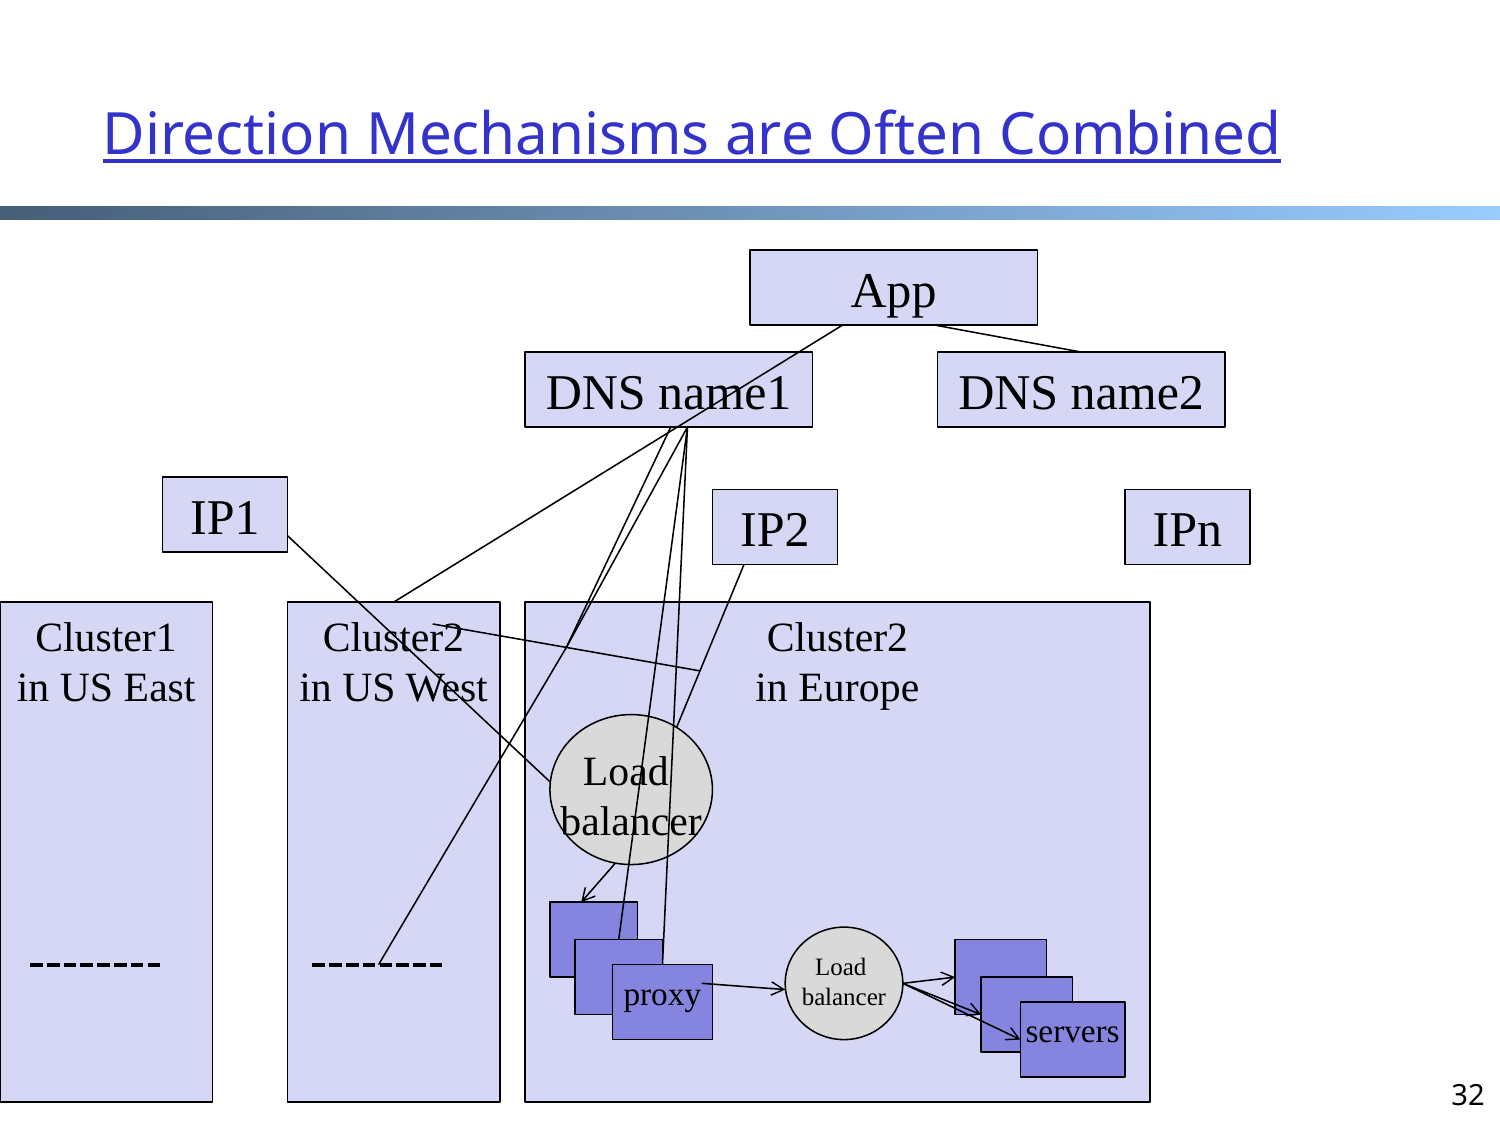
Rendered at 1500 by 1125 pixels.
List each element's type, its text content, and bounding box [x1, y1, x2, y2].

slide_number 32 [1424, 1068, 1500, 1125]
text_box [0, 551, 1151, 1103]
title Direction Mechanisms are Often Combined [87, 37, 1438, 225]
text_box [701, 926, 1126, 1078]
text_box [668, 320, 851, 353]
text_box App [749, 249, 1038, 325]
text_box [162, 351, 1251, 565]
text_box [893, 317, 1082, 353]
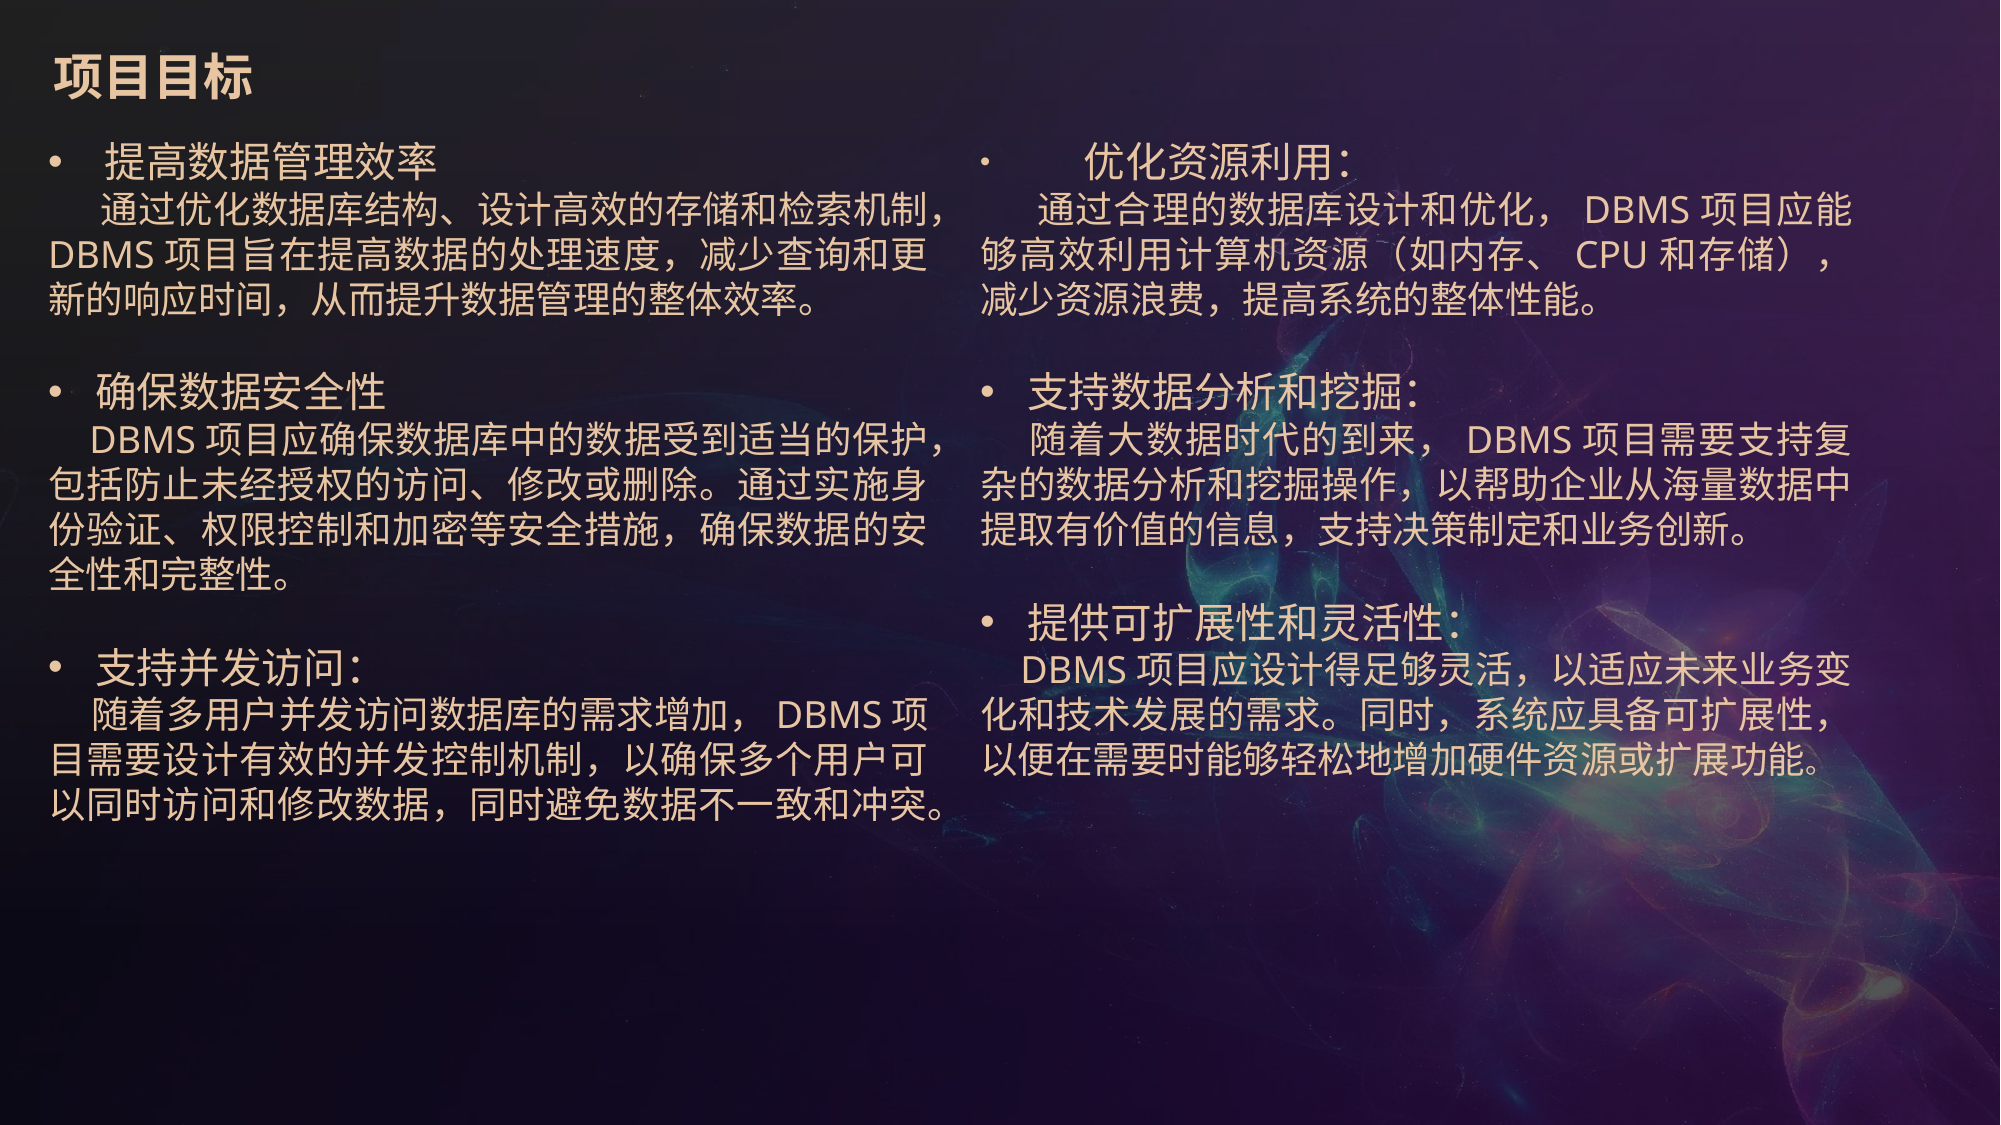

——

[WHAT TO PRODUCE]:
Send back the data above verbatim, leaving out its pictures.

[RESULT OF THE TASK]:
Rendered at 1500 by 1125 pixels.
List each element's type, its text content, and bounding box [x1, y1, x2, y2].

slide_number 32 [1424, 1068, 1500, 1125]
text_box [0, 551, 1151, 1103]
title Direction Mechanisms are Often Combined [87, 37, 1438, 225]
text_box [701, 926, 1126, 1078]
text_box [668, 320, 851, 353]
text_box App [749, 249, 1038, 325]
text_box [162, 351, 1251, 565]
text_box [893, 317, 1082, 353]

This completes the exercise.